10. La lingua cimbra

…a cura di Aldo Ridolfi

LIBRERIA

Per le tue domande scrivi a: aldo.ridolfi@libero.it

   I Cimbri della Lessinia

   10. La lingua cimbra

   Innanzitutto: la trattazione della lingua cimbra è argomento per specialisti. Qui lo scrivente fornirà solamente alcune osservazioni generali a completamento delle vicende storiche narrate, prendendo ovviamente dalle pagine di chi ha studiato con gli strumenti adeguati la questione.

   I Cimbri erano una comunità alloglotta, una comunità cioè che usava una lingua diversa rispetto a quella parlata nel più ampio dominio politico in cui era stata accolta. Ce lo ricorda a modo suo il fabbro poeta veronese Corna da Soncino che nel 1477 scriveva: «Sempre fra loro todescando vano / la lingua loro al germanico pende / ma con buoni tedeschi non s’intende». E ce lo conferma quella curiosa disposizione che consentiva ai Cimbri dell’altopiano che venisse loro assegnato un prete di lingua tedesca: se così non fosse stato certamente tra i fedeli e il loro pastore non ci sarebbe stata possibilità di comunicare. Inoltre, come si ricorderà, nei documenti dei secoli XIII° e XIV° ricorrevano spesso i termini “teutonici” e “alemanni” per indicare questa comunità.

   Tra l’altro va precisato che è stato merito non secondario dei linguisti quello di aver contribuito non poco a stabilire i movimenti dei migranti dalla Baviera alla Lessinia mediante l’analisi delle strutture linguistiche.
Ecco quanto scrive lo studioso Giovanni Rapelli a questo proposito: «Il cimbro dei XIII Comuni è propriamente un dialetto tedesco arcaico evolutosi dalla prima fase del medio altotedesco (la lingua parlata nella Germania meridionale e in Austria dal 1050-1100 al 1500 circa)». “Evolutosi” perché le lingue cambiano nel tempo e quindi anche quella lingua “medio altotedesca” di cui dice Rapelli, partendo dalla Baviera per giungere in Lessinia nel corso di qualche secolo, è cambiata. È i linguisti sanno seguire queste tracce. Ecco dunque che è stato loro possibile scoprire che «una manciata di voci del cimbro tredicicomunigiano sono sufficienti a indicare la provenienza dei Cimbri veronesi dai cimbri dei Sette Comuni» (G. Rapelli). Ma non è certo finita qui, lo studioso aggiunge anche, con dovizia di esempi, che sul cimbro dei XIII Comuni ebbe poca influenza il tedesco letterario mentre ne ebbe molta il dialetto veronese. È ben curiosa, a questo proposito, la storia della parola “soldi” che in cimbro fa “Markitan”. Voce tedesca, alto o basso medioevale che sia? Eh no, voce veronesissima tratta «dal ver. settecentesco marcheti (il “marchetto” era una moneta veneziana di piccolo taglio)» (G. Rapelli).
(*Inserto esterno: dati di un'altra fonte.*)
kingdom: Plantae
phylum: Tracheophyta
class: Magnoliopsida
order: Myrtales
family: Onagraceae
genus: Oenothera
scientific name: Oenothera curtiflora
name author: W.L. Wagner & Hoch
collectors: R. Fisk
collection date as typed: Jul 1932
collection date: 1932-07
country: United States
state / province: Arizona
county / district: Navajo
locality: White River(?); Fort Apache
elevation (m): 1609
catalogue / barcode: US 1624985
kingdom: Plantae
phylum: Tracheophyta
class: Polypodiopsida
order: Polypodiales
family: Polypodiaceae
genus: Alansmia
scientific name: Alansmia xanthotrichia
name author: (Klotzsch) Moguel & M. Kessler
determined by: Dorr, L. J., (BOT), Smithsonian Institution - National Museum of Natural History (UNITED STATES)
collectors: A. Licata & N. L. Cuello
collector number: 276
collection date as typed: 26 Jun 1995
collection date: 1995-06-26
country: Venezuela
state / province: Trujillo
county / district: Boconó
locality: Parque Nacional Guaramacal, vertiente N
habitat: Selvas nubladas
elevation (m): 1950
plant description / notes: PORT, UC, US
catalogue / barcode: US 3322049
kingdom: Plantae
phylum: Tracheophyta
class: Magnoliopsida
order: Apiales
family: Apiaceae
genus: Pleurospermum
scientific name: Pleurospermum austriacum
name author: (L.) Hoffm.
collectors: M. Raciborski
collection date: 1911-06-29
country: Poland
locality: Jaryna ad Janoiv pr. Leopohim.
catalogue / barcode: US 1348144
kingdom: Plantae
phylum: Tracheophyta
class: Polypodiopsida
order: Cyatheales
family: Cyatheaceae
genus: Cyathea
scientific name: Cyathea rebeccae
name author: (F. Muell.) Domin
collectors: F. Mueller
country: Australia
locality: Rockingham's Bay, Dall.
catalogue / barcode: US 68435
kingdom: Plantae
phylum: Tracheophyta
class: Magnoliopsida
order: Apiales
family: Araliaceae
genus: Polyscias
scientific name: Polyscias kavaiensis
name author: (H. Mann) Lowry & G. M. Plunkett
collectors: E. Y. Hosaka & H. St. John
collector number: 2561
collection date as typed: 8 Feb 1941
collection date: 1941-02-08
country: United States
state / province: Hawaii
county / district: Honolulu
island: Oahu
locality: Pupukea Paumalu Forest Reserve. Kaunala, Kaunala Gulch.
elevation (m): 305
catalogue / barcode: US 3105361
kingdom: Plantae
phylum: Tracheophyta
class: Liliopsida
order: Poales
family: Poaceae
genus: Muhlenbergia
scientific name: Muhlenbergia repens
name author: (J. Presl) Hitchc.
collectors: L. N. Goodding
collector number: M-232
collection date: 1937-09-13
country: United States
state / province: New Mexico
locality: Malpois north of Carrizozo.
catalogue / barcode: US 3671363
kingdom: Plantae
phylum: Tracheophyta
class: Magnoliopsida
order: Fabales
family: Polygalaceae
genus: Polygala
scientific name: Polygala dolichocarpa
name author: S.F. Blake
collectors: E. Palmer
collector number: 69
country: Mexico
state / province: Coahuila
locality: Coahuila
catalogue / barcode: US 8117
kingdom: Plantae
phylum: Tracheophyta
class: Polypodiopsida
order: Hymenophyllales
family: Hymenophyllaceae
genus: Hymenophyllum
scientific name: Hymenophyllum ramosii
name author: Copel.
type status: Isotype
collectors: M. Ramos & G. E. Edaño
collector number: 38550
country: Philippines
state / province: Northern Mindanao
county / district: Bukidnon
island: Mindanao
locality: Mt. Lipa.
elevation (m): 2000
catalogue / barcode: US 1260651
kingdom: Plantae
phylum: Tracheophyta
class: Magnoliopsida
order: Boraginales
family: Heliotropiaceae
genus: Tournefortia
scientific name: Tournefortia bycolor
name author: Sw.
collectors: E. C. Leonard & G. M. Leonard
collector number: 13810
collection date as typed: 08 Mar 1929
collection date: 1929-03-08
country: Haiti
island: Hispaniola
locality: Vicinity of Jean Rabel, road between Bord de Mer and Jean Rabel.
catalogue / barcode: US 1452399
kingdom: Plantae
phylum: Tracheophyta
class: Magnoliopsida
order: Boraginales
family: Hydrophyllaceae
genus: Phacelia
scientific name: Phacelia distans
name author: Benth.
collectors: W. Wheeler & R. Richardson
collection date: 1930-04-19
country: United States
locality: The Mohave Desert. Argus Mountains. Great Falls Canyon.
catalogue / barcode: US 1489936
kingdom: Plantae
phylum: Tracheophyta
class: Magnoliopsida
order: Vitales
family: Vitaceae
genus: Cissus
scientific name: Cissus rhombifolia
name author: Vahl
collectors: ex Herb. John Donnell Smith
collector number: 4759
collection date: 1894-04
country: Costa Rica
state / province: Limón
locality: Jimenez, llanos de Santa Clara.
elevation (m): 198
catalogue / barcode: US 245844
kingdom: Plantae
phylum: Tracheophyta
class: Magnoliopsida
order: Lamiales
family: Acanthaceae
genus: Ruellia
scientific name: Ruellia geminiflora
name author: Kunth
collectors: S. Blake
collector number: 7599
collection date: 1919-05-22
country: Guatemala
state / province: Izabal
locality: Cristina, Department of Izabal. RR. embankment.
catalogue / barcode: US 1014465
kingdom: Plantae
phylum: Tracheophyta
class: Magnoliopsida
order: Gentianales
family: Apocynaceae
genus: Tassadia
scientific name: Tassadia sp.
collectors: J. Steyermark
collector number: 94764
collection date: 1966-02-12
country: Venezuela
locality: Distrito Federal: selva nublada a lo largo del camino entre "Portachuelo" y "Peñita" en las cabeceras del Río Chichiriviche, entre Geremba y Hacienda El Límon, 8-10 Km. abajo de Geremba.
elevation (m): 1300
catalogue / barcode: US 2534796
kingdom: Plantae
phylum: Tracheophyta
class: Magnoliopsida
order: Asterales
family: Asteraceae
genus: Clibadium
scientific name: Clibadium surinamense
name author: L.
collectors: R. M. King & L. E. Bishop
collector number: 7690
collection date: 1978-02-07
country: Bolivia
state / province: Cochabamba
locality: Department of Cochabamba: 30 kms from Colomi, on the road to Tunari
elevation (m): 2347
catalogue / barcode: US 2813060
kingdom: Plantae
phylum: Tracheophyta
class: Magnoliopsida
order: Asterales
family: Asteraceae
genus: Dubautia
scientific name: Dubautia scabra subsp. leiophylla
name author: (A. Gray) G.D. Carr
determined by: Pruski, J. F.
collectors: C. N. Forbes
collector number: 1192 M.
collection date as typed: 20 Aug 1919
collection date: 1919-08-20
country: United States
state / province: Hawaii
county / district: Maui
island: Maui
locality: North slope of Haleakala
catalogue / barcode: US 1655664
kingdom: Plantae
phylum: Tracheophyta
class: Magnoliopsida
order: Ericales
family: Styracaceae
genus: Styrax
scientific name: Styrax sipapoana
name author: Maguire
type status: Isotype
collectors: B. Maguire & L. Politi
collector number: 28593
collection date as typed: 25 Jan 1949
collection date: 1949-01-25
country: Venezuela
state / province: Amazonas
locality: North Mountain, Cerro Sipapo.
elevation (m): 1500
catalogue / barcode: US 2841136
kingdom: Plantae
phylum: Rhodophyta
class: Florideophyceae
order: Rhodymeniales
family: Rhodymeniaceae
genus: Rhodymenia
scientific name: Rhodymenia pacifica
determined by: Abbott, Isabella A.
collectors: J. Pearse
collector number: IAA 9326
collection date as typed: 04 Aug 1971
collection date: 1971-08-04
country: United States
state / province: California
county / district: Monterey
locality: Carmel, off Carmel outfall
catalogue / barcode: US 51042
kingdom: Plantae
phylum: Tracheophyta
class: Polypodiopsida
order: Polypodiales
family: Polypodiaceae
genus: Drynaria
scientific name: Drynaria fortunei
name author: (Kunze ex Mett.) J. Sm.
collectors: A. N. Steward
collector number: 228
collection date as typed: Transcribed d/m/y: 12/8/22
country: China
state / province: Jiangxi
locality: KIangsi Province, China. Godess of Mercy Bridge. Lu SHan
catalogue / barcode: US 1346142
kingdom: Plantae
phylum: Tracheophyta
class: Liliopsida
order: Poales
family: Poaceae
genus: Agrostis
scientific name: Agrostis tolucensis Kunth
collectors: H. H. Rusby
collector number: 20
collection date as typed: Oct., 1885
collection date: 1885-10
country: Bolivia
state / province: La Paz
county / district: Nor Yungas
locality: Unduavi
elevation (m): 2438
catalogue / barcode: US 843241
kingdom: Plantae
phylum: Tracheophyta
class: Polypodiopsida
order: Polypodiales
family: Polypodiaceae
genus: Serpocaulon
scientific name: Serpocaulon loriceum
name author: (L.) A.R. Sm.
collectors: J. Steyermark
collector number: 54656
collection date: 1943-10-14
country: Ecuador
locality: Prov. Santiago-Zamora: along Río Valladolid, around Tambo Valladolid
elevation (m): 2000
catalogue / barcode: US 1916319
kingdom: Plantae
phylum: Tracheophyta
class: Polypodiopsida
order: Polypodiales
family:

    Ma ora chiediamoci: che fine ha fatto il cimbro?

   Ha vissuto per sette secoli immerso in questo incessante confronto dialettico tra una lingua tradizione dei padri e le lingue da cui la comunità alloglotta cimbra era circondata. Là dove i collegamenti tra le comunità e la città erano frequenti (scambi commerciali ma anche matrimoni misti) il cimbro si è dileguato prima, dove invece le comunità vivevano più isolate, la lingua della tradizione si è mantenuta più a lungo fino ad arrivare ben dentro il Novecento. È questo il caso di Giazza, basti pensare che negli anni Venti un cultore della storia dei Cimbri, Monsignor Giuseppe Cappelletti, nativo appunto di Giazza, poteva scrivere: «Il dialetto tedesco un tempo largamente parlato nei XIII Comuni Veronesi, sta ora rincantucciato nella gola di Giazza», anzi «lo stesso baluardo Giazza minaccia ruina».

parlanti

Giazza, l’ultima nicchia dei parlanti cimbro.

   Oggi, 2013, si può ben immaginare che cosa possa essere la lingua cimbra, nonostante gli sforzi delle associazioni culturali locali, come il Curatorium Cimbricum Veronense. Oggi è lo stesso dialetto veronese a rischiare la scomparsa. A vantaggio, sembra, dell’inglese. Ma forse altre lingue premono ai confini è c’è spazio per cambiamenti inimmaginabili.